А там наст под ногами скрипел громче, чем колесо дхармы…

Однажды, когда мы поужинали жареным мясом и выпили спирта — и водки выпили, закусив иссохшей каменной колбасой, а после прикончили, под настроение, коньяк, — Андрюха снова вернулся к страшным туристским преданиям. Теперь это были повести о том, как группы замерзали на перевалах, об убийственных каверзах снега, способного без видимой причины, но в силу каких-то внутренних своих напряжений сдвигаться, переползать десятками тонн, накрывая палатки, люди в которых погибали от удушья, не успев прокопать выход; о титанических лавинах, сметающих все и вся у себя на пути, — и о чудесных случаях, что захваченные смертоносной волной и даже упавшие вместе с ней в пропасть оставались целы и невредимы. О некоем отважном человеке, морозной и вьюжной ночью спустившемся в поселок за помощью почему-то — забыл почему — в одном ботинке; он лишился отмороженной стопы, но спас жизнь раненому товарищу… В рассмотрении формы, по крайней мере — вполне реалистичные истории. Но в нашей отъединенности запредельным холодком потягивало бы и от тургеневской «Первой любви». И едва потушили лучину — стали мерещиться, сквозь привычное потрескивание углей в печке, то явственные шаги за стеной, в соседнем блоке, то вкрадчивое поскребывание в окно, то странные шорохи на крыше.

Мы, конечно, соревновались по этому поводу в остроумии. Хотя сердце замирало.

А потом, вроде бы издали, донесся до нас короткий тоскливый звук — не то женский крик, не то стон, не то вой.

Мы разом подскочили.

— Думаешь, человек? — спросил Андрюха.

— Может, дерево скрипит? Или какой-нибудь сыч…

Подождали — нет, молчание. Легли опять. С тихим гудением пролетела над нами одинокая сонная муха, неурочно воскресшая в тепле.

— Во! — сказал Андрюха и зевнул. — Зимние мухи — к покойнику…

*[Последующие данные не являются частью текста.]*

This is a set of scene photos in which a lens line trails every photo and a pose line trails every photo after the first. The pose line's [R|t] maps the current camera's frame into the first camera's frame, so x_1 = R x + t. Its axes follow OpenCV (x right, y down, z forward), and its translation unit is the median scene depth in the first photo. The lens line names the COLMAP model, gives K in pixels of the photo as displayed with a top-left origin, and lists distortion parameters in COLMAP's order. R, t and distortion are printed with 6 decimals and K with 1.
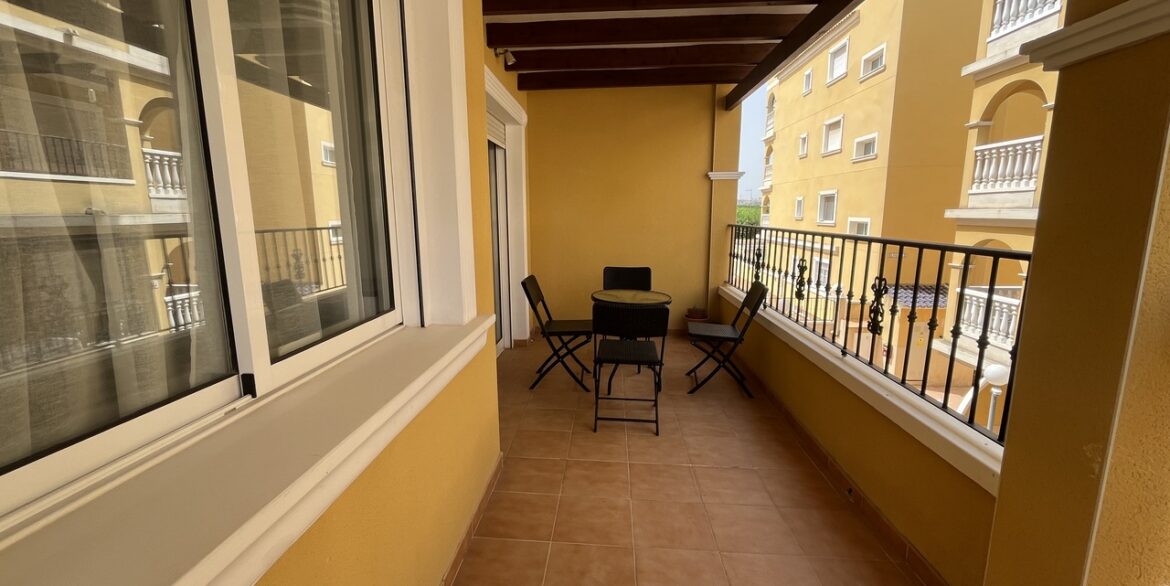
lens RADIAL K [[478.3, 0, 582.2], [0, 478.3, 294.7], [0, 0, 1]] dist [-0.007796, 0.003543]
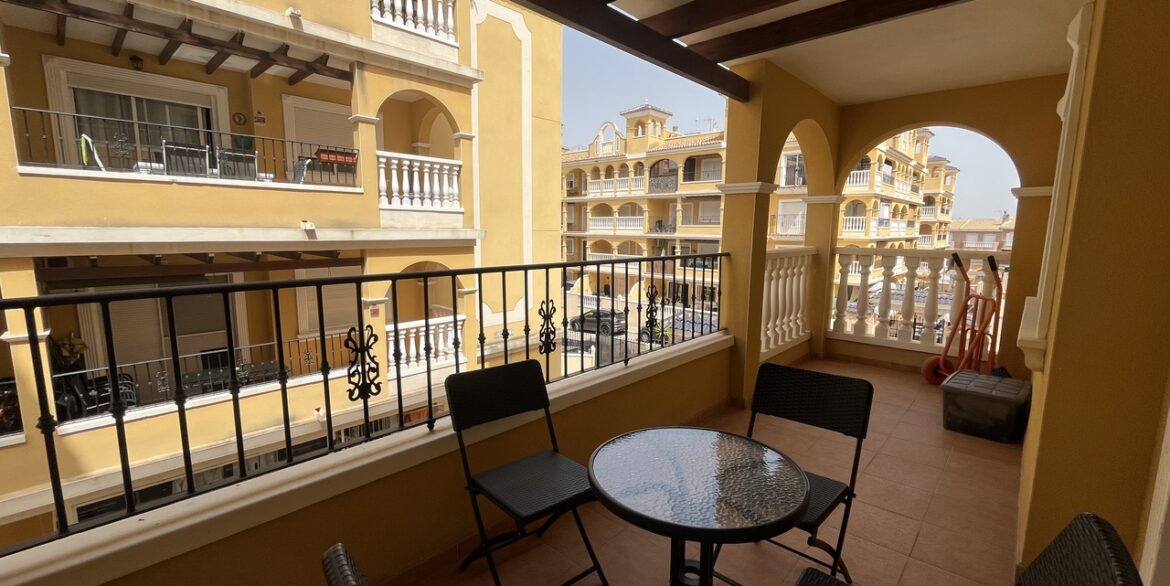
lens RADIAL K [[478.3, 0, 582.2], [0, 478.3, 294.7], [0, 0, 1]] dist [-0.007796, 0.003543]
pose [[-0.636408, -0.109793, 0.763499, -0.234122], [0.135855, 0.958390, 0.251060, -0.301762], [-0.759294, 0.263502, -0.595012, 1.555747]]
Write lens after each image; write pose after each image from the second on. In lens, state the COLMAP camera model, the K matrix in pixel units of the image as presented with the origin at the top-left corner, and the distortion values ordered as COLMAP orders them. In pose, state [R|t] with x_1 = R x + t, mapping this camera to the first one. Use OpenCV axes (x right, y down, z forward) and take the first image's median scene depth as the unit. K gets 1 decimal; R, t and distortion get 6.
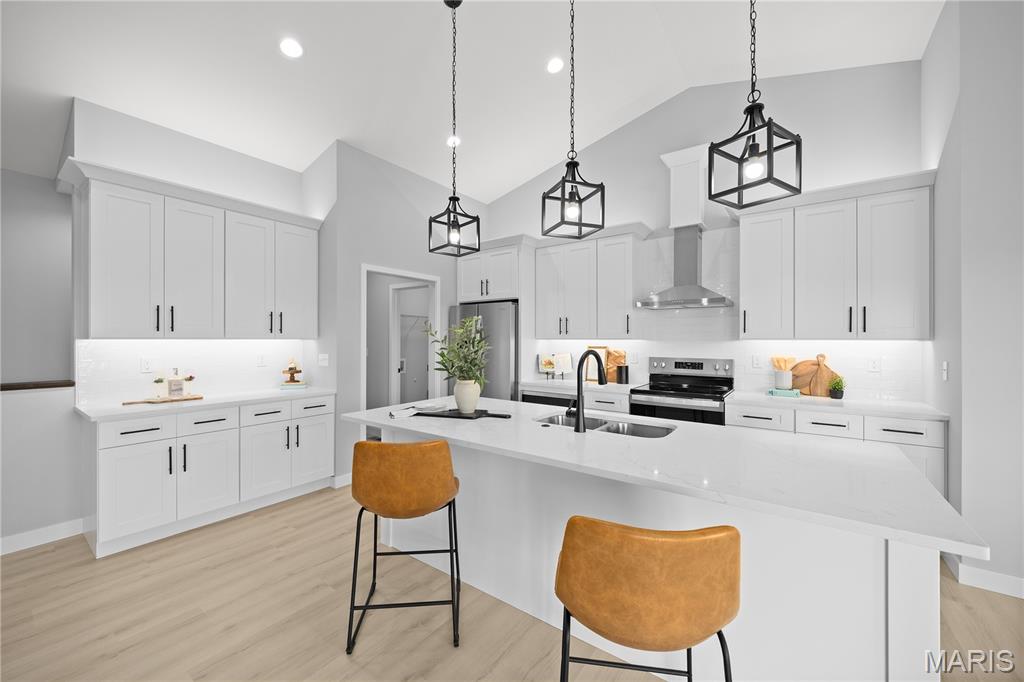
lens RADIAL K [[392.1, 0, 511.1], [0, 392.1, 338.7], [0, 0, 1]] dist [-0.001196, -0.000262]
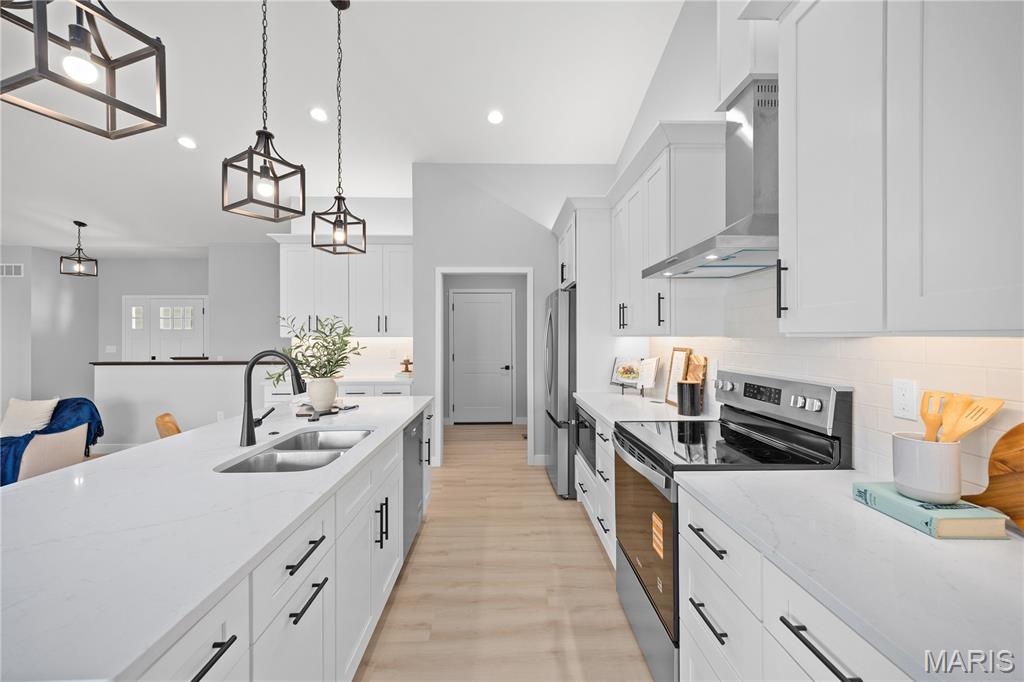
lens RADIAL K [[406.5, 0, 513.5], [0, 406.5, 336.6], [0, 0, 1]] dist [0.002108, 0.000380]
pose [[0.613575, -0.002614, -0.789632, 0.758926], [0.004776, 0.999989, 0.000401, 0.001216], [0.789622, -0.004018, 0.613581, 0.563044]]
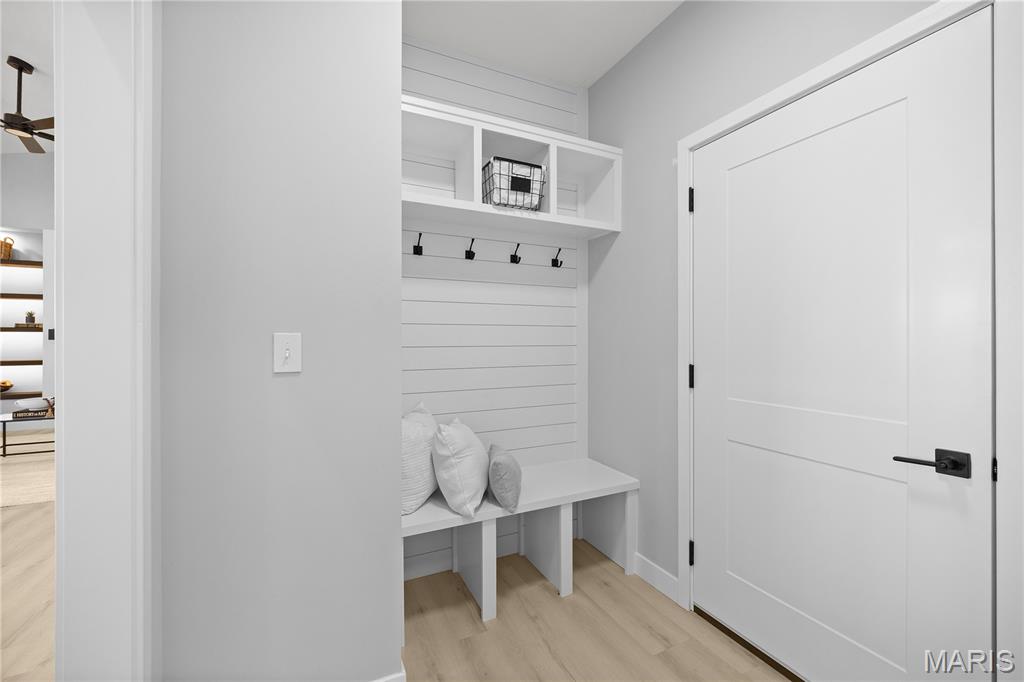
lens RADIAL K [[418.5, 0, 509.5], [0, 418.5, 337.6], [0, 0, 1]] dist [0.000665, 0.000092]
pose [[-0.478515, -0.000121, -0.878079, -0.320339], [0.004239, 0.999988, -0.002448, 0.048338], [0.878069, -0.004894, -0.478509, 1.573271]]
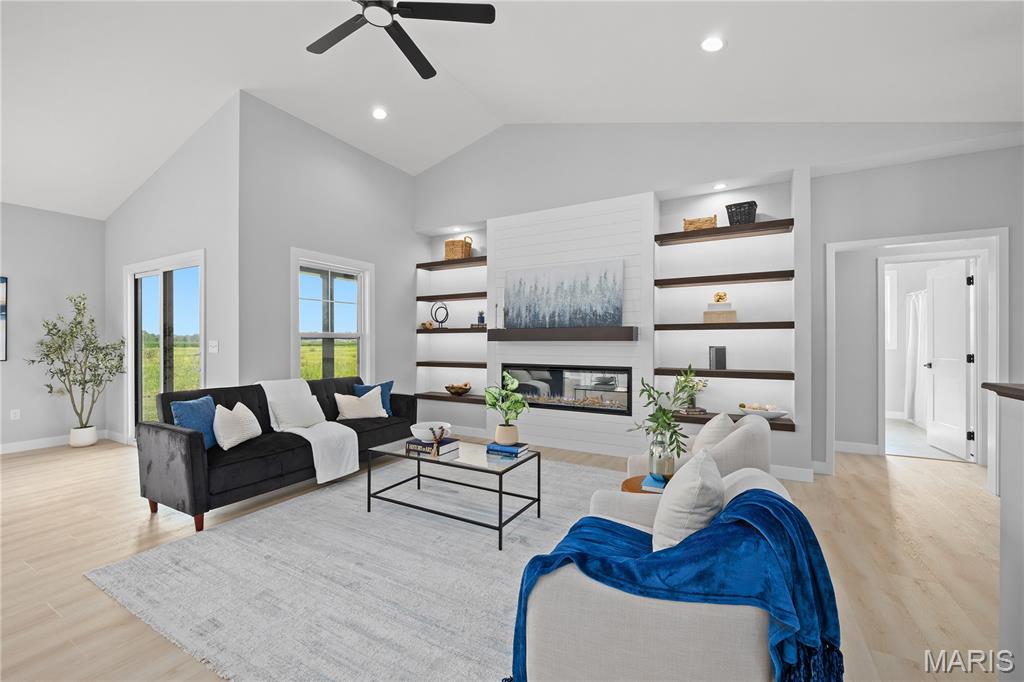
lens RADIAL K [[418.5, 0, 509.5], [0, 418.5, 337.6], [0, 0, 1]] dist [0.000665, 0.000092]
pose [[-0.993115, 0.002412, -0.117118, -0.823056], [0.003307, 0.999967, -0.007447, 0.043029], [0.117097, -0.007783, -0.993090, 0.615341]]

И тут звук повторился. Теперь, казалось, ближе. Мы торопливо оделись и выбежали на улицу. На склоне горы, в той стороне, откуда, насколько мы могли определить, кричали, — никакого движения. Прямо над горой стояла полная луна, и даже неровности на снегу были нам отлично видны. Мы караулили, пока не начали замерзать. А после, все еще настороженные, не решаясь стягивать штаны и фуфайки, теснее жались на нарах друг к другу, с распахнутыми во мраке глазами.